Airway hypersensitivity is very often aggravated by excessive oxidative damage due to insufficient level of antioxidants, and/or inefficient, overburdened immune and detox system. A recent study on zebra fish - which has genes similar to humans - hit a surprise discovery that it is hydrogen peroxide, one of the cell-produced reactive oxygen species, that communicates to the immune cells the call for help (Mitchison et al, 2009).

It is very likely that oxidative damage to the lung cells increases concentration of immune cells in the airways through a similar mechanism.

Instead of lowering concentration of symptom-causing immune cells in the lungs by shutting down damage-sensing TRPA1 ion channels - an important part of body's protective mechanism - isn't it better to give to the body what it needs for protection from oxidative damage, as well as minimize its toxic exposures?

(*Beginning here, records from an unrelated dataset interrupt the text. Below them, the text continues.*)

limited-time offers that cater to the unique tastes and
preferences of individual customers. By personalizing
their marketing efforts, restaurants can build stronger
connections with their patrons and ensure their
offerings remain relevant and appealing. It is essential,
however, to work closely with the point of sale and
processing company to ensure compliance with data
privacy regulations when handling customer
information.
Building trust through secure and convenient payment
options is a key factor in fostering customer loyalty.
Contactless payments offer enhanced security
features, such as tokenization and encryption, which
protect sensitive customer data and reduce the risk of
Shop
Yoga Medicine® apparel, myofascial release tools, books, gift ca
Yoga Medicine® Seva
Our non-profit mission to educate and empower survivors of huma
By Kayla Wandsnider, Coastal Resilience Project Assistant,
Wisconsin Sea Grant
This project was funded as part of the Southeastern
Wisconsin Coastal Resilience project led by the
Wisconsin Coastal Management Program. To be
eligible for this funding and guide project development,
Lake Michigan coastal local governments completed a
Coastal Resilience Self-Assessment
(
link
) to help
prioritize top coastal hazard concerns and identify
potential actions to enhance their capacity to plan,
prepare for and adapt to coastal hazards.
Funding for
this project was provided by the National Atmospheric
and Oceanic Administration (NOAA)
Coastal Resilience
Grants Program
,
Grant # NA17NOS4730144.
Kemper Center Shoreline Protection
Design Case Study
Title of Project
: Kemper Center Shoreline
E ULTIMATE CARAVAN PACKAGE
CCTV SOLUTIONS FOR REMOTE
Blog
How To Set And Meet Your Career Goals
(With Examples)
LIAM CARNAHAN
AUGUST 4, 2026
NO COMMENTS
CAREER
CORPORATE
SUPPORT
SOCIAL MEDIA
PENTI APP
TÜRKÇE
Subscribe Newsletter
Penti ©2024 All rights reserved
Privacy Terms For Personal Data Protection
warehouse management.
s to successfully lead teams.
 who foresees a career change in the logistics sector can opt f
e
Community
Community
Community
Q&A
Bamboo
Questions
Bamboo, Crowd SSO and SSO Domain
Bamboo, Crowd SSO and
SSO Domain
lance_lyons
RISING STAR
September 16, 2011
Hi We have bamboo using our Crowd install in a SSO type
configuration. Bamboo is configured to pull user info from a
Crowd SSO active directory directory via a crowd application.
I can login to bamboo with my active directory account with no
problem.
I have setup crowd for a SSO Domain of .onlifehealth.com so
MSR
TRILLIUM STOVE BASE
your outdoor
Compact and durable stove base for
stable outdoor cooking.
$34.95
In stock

Asthma is a complex disease, with a great variety of possible causative factors, often working in concert - food, chemical and mold sensitivities, nutritional deficiencies and imbalances, leaky gut, low gastric acid, poor, unbalanced diet, faulty tryptophan metabolism, and others. These factors need to be addressed not only because of asthma, but also because

they are likely to cause other,
seemingly unrelated  health problems.

Obstructing TRPA1 ion channels won't do any of that. So if you are lucky enough that the drug works for you in suppressing asthma symptoms, chances are, sooner rather than later some other symptom will surface. And that is another "specialty" of the symptom treating medicine: much to frustration of its practitioners, the illness often seems as if morphing from one form into another, never leaving the body. But, never mind - they have plenty of pills on the shelf...

By the way, TRPA1 ion channels are also inactivated by magnesium (Wang et al, 2007). It is known that magnesium injection can stop an asthma attack. It was thought to be the result of magnesium relaxing the airway muscles, but there could be more to it. So, when do we see a study on magnesium as a possible remedy for asthma?

Maybe never, maybe not even then. It is pity, but there's no money in magnesium.